Elle fit pénétrer son doigt et entra une première phalange dans mon cul. Étonnamment, je n’eus pas mal. Elle laissa son doigt là et ne le bougea plus. Elle releva la tête pour me fixer dans les yeux et regarda ma réaction. Elle fit glisser son doigt un peu plus loin et entra une deuxième phalange. Je sentis un soupçon de douleur m’envahir, mais il passa rapidement. Elle poursuivit alors sa pénétration et fit entrer sa troisième phalange. Ensuite, elle commença un léger mouvement de va-et-vient. Je sentis alors une douleur plus forte, ce dont elle dût s’apercevoir, car elle stoppa son mouvement et attendit que mon visage se décrispe. Elle recommença son geste, mais cette fois-ci, mon sphincter était habitué à son doigt et je commençais à ressentir du plaisir à ce massage interne.


— Tout va bien ?

— Oui.


Elle accéléra le mouvement et je sentis alors une sensation merveilleuse m’envahir. Je relevai la tête et confirmai ce dont j’avais l’impression : je bandais comme un âne. Je me mis à gémir et elle prit ça pour un encouragement.

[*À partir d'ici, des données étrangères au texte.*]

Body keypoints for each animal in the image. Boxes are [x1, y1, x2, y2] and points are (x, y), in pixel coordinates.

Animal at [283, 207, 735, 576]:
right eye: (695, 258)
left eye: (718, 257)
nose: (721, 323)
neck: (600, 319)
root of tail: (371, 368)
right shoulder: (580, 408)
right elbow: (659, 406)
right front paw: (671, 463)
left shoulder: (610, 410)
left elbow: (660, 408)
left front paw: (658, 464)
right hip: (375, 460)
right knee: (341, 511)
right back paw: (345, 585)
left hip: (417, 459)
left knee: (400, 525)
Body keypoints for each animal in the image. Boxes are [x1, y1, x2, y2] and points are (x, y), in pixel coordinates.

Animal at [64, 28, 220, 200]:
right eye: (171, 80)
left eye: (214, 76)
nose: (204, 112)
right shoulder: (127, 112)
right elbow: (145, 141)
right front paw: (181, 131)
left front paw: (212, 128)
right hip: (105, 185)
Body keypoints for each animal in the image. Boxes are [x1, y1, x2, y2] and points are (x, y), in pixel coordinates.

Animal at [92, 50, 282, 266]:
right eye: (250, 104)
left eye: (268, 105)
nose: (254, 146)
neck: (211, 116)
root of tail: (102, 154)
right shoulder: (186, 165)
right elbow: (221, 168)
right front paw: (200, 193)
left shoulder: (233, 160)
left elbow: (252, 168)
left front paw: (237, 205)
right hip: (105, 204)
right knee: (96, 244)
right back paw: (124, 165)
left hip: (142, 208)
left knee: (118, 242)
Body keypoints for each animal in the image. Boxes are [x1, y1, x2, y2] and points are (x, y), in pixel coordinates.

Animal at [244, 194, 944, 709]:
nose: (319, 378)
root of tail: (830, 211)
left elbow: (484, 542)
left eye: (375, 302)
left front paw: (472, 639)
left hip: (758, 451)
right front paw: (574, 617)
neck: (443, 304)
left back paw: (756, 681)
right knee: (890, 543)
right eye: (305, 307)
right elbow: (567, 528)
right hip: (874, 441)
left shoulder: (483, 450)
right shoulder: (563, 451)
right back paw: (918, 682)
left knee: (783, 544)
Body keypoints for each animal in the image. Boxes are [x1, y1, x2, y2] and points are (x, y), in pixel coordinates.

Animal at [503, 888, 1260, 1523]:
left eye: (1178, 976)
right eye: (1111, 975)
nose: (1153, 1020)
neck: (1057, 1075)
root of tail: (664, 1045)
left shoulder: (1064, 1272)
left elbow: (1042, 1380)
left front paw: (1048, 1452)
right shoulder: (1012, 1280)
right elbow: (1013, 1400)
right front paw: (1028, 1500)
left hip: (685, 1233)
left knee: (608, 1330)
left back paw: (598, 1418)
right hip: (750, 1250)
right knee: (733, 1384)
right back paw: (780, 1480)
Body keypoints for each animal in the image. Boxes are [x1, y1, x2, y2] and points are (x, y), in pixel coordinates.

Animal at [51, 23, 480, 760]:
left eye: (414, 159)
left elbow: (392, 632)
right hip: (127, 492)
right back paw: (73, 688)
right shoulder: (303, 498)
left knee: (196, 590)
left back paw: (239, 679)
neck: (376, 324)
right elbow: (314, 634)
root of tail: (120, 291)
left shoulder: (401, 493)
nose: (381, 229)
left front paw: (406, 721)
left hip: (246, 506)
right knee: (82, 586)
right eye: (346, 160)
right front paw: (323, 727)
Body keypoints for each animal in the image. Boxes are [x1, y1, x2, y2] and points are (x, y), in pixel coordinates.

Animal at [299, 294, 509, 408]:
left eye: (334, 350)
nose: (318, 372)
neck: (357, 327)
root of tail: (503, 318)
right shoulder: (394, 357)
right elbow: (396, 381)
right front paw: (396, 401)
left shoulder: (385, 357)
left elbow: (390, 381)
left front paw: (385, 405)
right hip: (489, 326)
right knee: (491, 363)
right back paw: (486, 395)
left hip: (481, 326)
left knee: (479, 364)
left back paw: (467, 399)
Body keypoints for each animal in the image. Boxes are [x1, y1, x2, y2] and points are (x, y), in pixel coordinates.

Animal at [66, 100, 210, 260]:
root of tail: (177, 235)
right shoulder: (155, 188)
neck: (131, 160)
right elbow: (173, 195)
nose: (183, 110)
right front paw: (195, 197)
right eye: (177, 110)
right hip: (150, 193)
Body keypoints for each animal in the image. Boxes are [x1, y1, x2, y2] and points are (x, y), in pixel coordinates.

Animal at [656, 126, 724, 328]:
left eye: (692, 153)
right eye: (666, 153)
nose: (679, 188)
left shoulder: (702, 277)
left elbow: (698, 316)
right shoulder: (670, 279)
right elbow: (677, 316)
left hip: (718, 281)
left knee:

— Vous avez l’air d’apprécier, me dit-elle.

— Oooh. C’est bon.

— Vous en voulez plus ?

— Ouiiiii, m’exclamais-je, sans pouvoir me retenir.


Elle ressortit son doigt de mon colon puis recommença à me pénétrer, mais cette fois-ci avec deux doits. Elle fit de nouveau progresser ses doigts lentement, phalange après phalange, pour habituer mon anus à cet envahissement, mais je ne tardai pas à être bien dilaté. Elle reprit son va-et-vient plus rapide avec ses deux doigts dans mon cul puis, profitant de ma belle érection, me prit en bouche. Elle alternait mouvements rapides et mouvements lents, tant avec sa bouche sur ma bite qu’avec ses doigts dans mes entrailles. C’était tellement bon que je n’ai pas pu me retenir très longtemps et éjaculai de longs jets de sperme directement dans sa bouche.


Elle ressortit ses doigts et se redressa, me souriant.


— Alors ? me demanda-t-elle, après avoir dégluti ma semence, qu’elle avait gardée en bouche jusque-là.

— Waouh ! Je n’aurais jamais pensé que ça puisse être aussi bon.

— Et vous n’avez encore rien vu. Il n’y avait là que deux doigts. Bientôt, vous serez capable d’accueillir tous ces objets, peut-être même plusieurs en même temps. Mais n’allons pas trop vite en besogne. Il faudra être patient.


Elle pressa sur le bouton sur le baldaquin et la chaîne qui maintenait mes jambes écartées redescendit. Elle me détacha pieds et poignets et ouvrit une petite porte dissimulée dans le mur, dévoilant une salle de bain.


— Allez prendre une douche. Vous trouverez également une bouteille dans la salle de bain. Buvez-la entièrement et attendez qu’elle fasse effet. Vous devrez vous vider entièrement. Je vous retrouverai ici plus tard. Et nous passerons à la suite.


Elle sortit. Je n’attendais plus qu’une chose : en avoir plus en moi.